The Making of Central to Nowhere

If you've visited Central Queensland's wide open spaces, you'll see that there's often little in the vague, vast distance, but silver grass and long-eared cows. Mango trees are umbrellas of shade as you pull the cotton dress away from sticky skin, wondering where all that perspiration could possibly have come from, since you haven't done a thing. Here iconic homes they call Queenslanders are the lacy ladies of architecture, a legacy to most every Queensland town.

        There is something quintessentially Australian about this place. It also happens to be central to ... Well, pretty much nowhere. It wasn't just Ivy who thought so. It hit me along with the heat as soon as I touched down. It isn't that Central Queensland is without culture, just that the place is wild, to use an appropriate word. It's a common thing for the fishermen of the Fitzroy to find themselves in the company of crocodiles, see a python curled in a tree or an emu just grazing the plains. For a Central Queenslander, this kind of thing is common place. Seemed I had pitched headlong into red dust and an Australia I had never known. This was when my novel Central to Nowhere was born.

     The cows, and the homestead? Well, that was homegrown experience. I knew how to pluck a chook and milk a cow with the bucket between my legs. So many of Ivy's experiences I had previously lived.

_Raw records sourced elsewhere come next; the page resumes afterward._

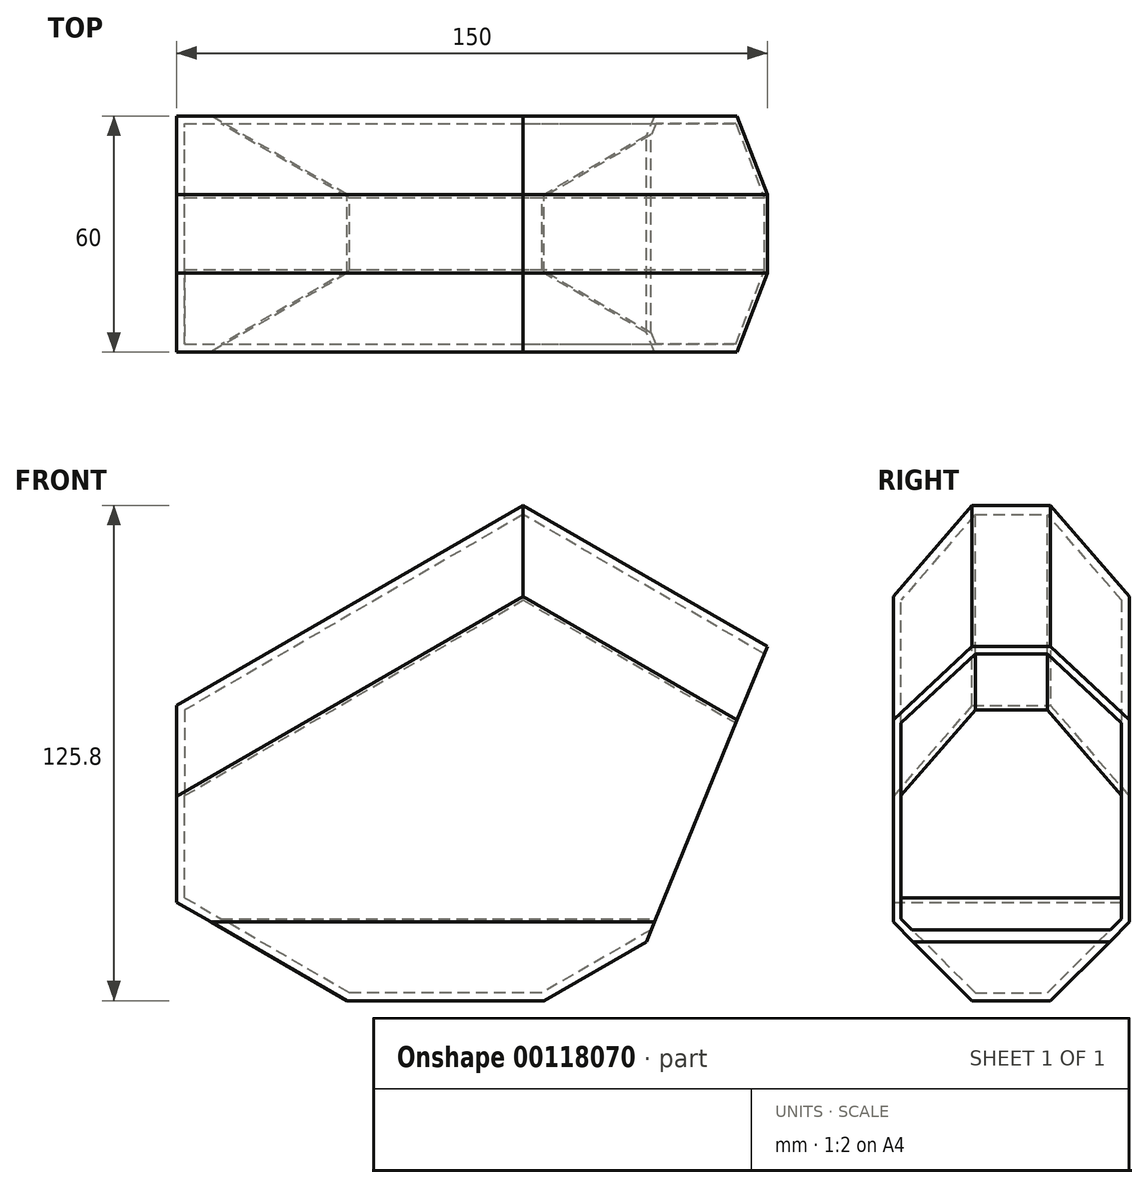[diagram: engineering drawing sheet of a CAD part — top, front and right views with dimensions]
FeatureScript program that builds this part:
annotation { "Feature Type Name" : "Feature", "Feature Type Description" : "" }
export const myFeature = defineFeature(function(context is Context, id is Id, definition is map)
    precondition{}
    {
        {
            var Q0;
            Q0=qCreatedBy(makeId("Front.planeOp"),FACE);
            var sketch = newSketch(context, id + "F0", { "sketchPlane" : qUnion([Q0])});
            skLineSegment(sketch, "E0", {"start": v(0, -25) * mm, "end": v(0, 25) * mm});
            skLineSegment(sketch, "E1", {"start": v(0, 25) * mm, "end": v(88, 75.8) * mm});
            skLineSegment(sketch, "E2", {"start": v(88, 75.8) * mm, "end": v(150, 40) * mm});
            skLineSegment(sketch, "E3", {"start": v(0, -25) * mm, "end": v(43.3, -50) * mm});
            skLineSegment(sketch, "E4", {"start": v(43.3, -50) * mm, "end": v(93.3, -50) * mm});
            skLineSegment(sketch, "E5", {"start": v(93.3, -50) * mm, "end": v(119.28, -35) * mm});
            skLineSegment(sketch, "E6", {"start": v(150, 40) * mm, "end": v(119.28, -35) * mm});
            skSolve(sketch);
        }
        {
            var Q0;
            Q0=makeQuery(id+"F0.imprint","IMPRINT",FACE,{"disambiguationData":[TD([[makeQuery(id+"F0.imprint","IMPRINT",EDGE,{"derivedFrom":sQuery(id+"F0.wireOp",EDGE,"E0")}),-1.0]])]});
            extrude(context, id + "F1", {"entities" : qUnion([Q0]), "depth" : 60 * mm, "symmetric" : true});
        }
        {
            var Q0;
            Q0=makeQuery(id+"F1.opExtrude","CAP_EDGE",EDGE,{"disambiguationData":[OSD([sQuery(id+"F0.wireOp",EDGE,"E4")])],"isStart":false});
            var Q1;
            Q1=makeQuery(id+"F1.opExtrude","CAP_EDGE",EDGE,{"disambiguationData":[OSD([sQuery(id+"F0.wireOp",EDGE,"E4")])],"isStart":true});
            var Q2;
            Q2=makeQuery(id+"F1.opExtrude","CAP_EDGE",EDGE,{"disambiguationData":[OSD([sQuery(id+"F0.wireOp",EDGE,"E1")])],"isStart":false});
            var Q3;
            Q3=makeQuery(id+"F1.opExtrude","CAP_EDGE",EDGE,{"disambiguationData":[OSD([sQuery(id+"F0.wireOp",EDGE,"E2")])],"isStart":false});
            var Q4;
            Q4=makeQuery(id+"F1.opExtrude","CAP_EDGE",EDGE,{"disambiguationData":[OSD([sQuery(id+"F0.wireOp",EDGE,"E2")])],"isStart":true});
            var Q5;
            Q5=makeQuery(id+"F1.opExtrude","CAP_EDGE",EDGE,{"disambiguationData":[OSD([sQuery(id+"F0.wireOp",EDGE,"E1")])],"isStart":true});
            chamfer(context, id + "F2", {"entities" : qUnion([Q0, Q1, Q2, Q3, Q4, Q5]), "width" : 20 * mm, "tangentPropagation" : true});
        }
        {
            var Q0;
            Q0=makeQuery(id+"F1.opExtrude","SWEPT_FACE",FACE,{"disambiguationData":[OSD([sQuery(id+"F0.wireOp",EDGE,"E6")])]});
            shell(context, id + "F3", {"entities" : qUnion([Q0]), "thickness" : 2 * mm});
        }
    });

        There's something about the west that has inspired authors for years, and in Central Queensland I found a place I could never forget. Central to Nowhere will be released on April 10th by Rhiza Press. You can preorder my rural romantic comedy now and it will be available to order through stores Australia wide, as well as Amazon and all the usual places. When you read this rural romance, I hope you will fall for its wide skies as I have done. Part of me will always yearn to take the road back.